It’s possible that I would never have become a filmmaker if not for Agnes Varda. It is certain that I wouldn’t have become the kind of filmmaker I did without the shining example of her films. The last script I wrote, a horror film titled The Vanishing Room contains an explicit homage to Cleo from 5 to 7, and the script I’m currently writing, a family dramedy titled Together Through Life, contains an explicit homage to The Gleaners and I. I first encountered Varda’s work when I saw the documentary The Young Girls Turn 25 at the Chicago International Film Festival in 1993. I was 18-years-old, had recently arrived in Chicago to attend theater school at DePaul and hadn’t even seen the film (Jacques Demy’s The Young Girls of Rochefort) that The Young Girls Turn 25 was ostensibly about. Yet I was instantly smitten by the curiosity and playfulness of her filmmaking eye. The experience of watching this film was not only my fortuitous introduction to the filmography of Agnes Varda but to the French New Wave as a whole. Over the years, I tried to watch as many of her films as I could and I loved her work so much that I eventually made her the subject of my first short-lived podcast in 2015. (You can hear me tell the full story of how The Young Girls Turn 25 changed my life in a conversation I had with critics Ben and Kat Sachs on episode 1 of The White City Cinema Radio Hour here.)

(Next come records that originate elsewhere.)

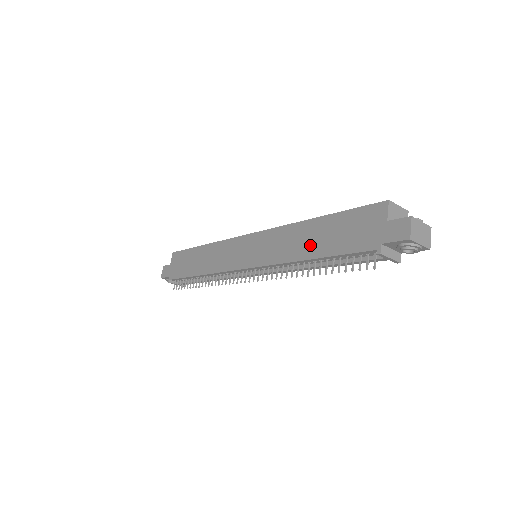
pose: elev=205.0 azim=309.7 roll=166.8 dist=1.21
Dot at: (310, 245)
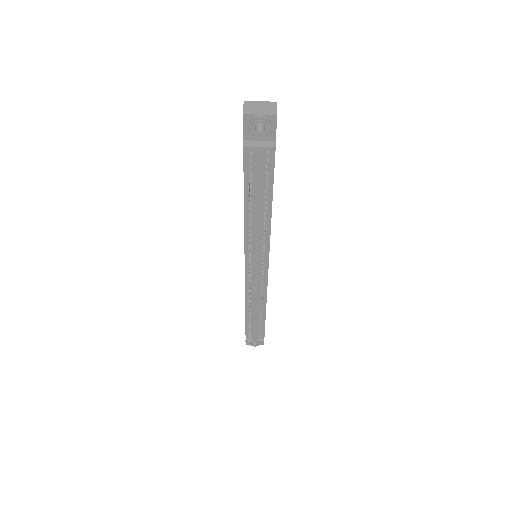
Dot at: occluded
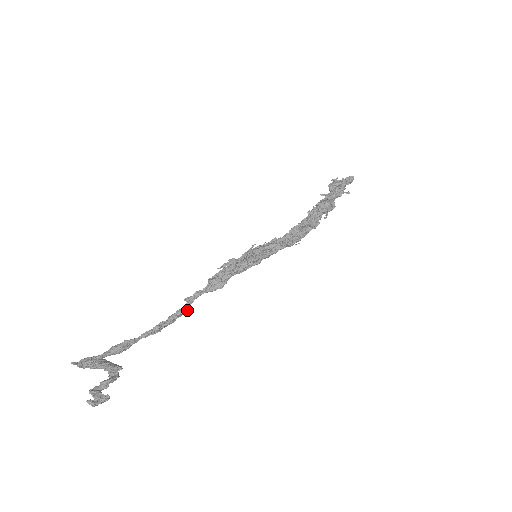
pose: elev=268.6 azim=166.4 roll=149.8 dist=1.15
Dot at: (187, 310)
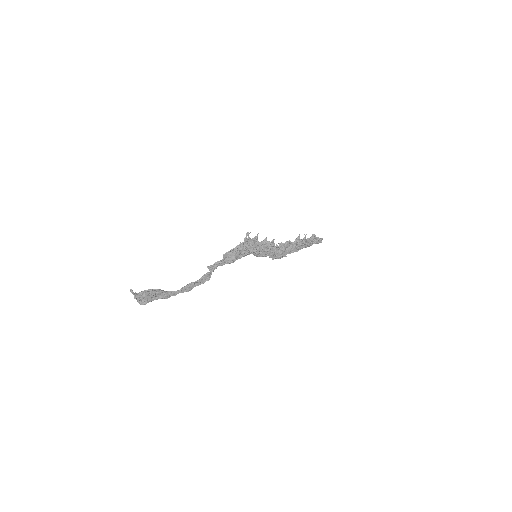
Dot at: (210, 276)
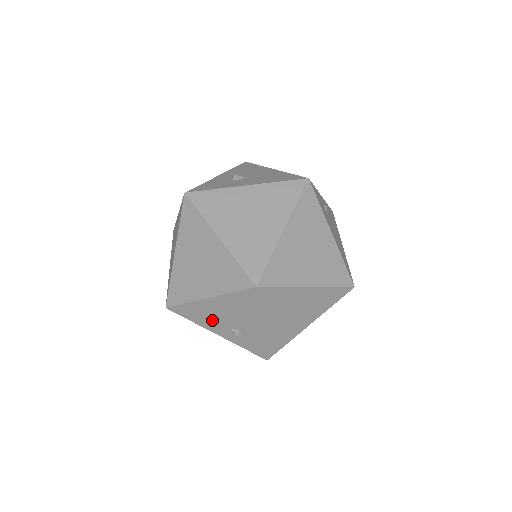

I had the great pleasure of meeting Varda in 2015 when she came to Chicago to attend a career retrospective of her films and an exhibit of her photographs titled “Photographs Get Moving” at the University of Chicago’s Logan Center for the Arts. I was invited to what was billed as a “press conference” with Varda about the photography exhibit. Then, at the last minute, the critics and journalists who had been invited to the event were told that Varda didn’t want to hold a formal press conference but instead wanted to merely talk to those of us who had come while giving us an informal tour of the gallery. The event ended up consisting of Varda talking to about a dozen people for 45 minutes and then offering to answer any questions we had. She had mentioned that she was working on a new film so I asked her if it was a feature or a short. She said it was a feature documentary that would be exactly 75 minutes long because that was the run time of The Gleaners and I, a length she considered ideal for non-fiction films. (The end result, Faces Places, would clock in at 90 minutes.) She also asked us if we knew the work of her co-director JR. I’ll never forget the look of surprise and pleasure on her face when Kat Sachs, sitting next to me, raised her hand.

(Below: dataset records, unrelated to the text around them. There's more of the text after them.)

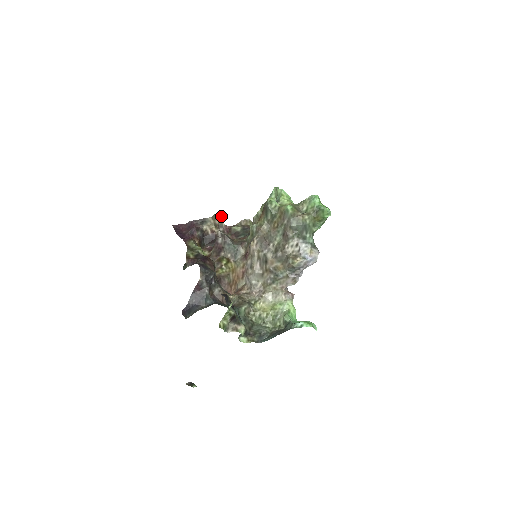
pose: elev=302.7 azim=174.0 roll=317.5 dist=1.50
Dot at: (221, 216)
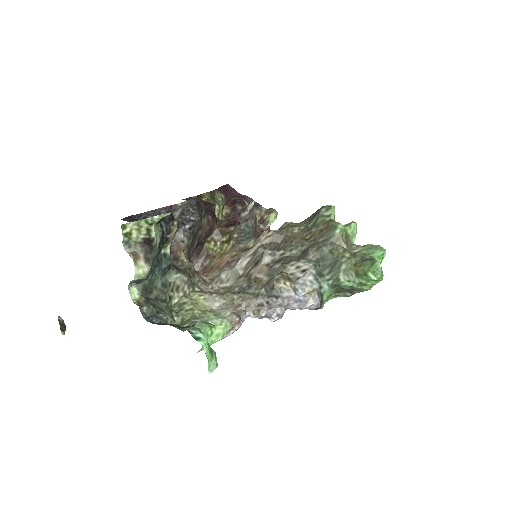
Dot at: (275, 215)
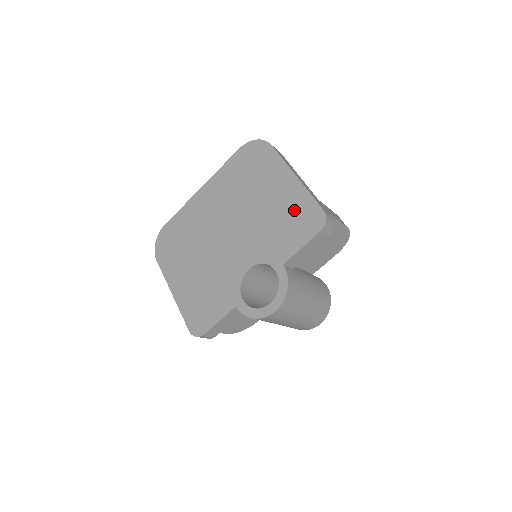
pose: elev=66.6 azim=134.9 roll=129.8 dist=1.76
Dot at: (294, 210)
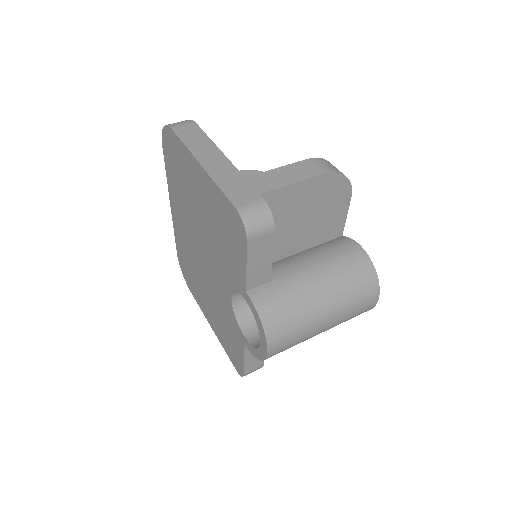
Dot at: (220, 215)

The “press conference” ended with Varda announcing her personal e-mail address and inviting us to submit any further questions we had via e-mail. I took her up on the offer and asked if she wanted to do an interview for Time Out Chicago. I was astonished when she replied a few days later, apologizing for her tardiness and explaining that her days in Chicago were “full of activities and meetings” and that she hoped to find the time to do an architecture boat tour of the city. You can read the resulting interview, one of my favorite pieces I’ve ever done, at Time Out Chicago here. I saw Varda again when she participated in a Q&A moderated by Jonathan Rosenbaum following a screening of Cleo from 5 to 7 at the Music Box Theater towards the end of her stay. Answering questions in person, she was as full of life and love and curiosity about the world as you would expect based on watching her movies. But she could also speak bluntly when trying to get her point across. The two things that I remember most from that Q&A: A young man asked her about working with Jean-Luc Godard on Cleo from 5 to 7, a question that elicited boos from several audience members. “No, no,” Varda cut them off. “Godard is a genius.” She went on to say that the cinema needs people like Godard and praised his innovative use of 3D in Goodbye to Langauge. Later, she mentioned that Madonna had purchased the American remake rights to Cleo, a project that never got off the ground. Several audience members laughed loudly at the prospect of this remake but Varda quickly disabused them of the notion that she thought this was a bad idea and said that she wished it had happened.
I’ve shown Cleo from 5 to 7, Faces Places and, my favorite, Vagabond, in various film studies classes over the years and I look forward to showing them all (plus The Gleaners and I, Happiness and more) many more times in the future. Rest in peace, Madame Varda. The world will not see your like again.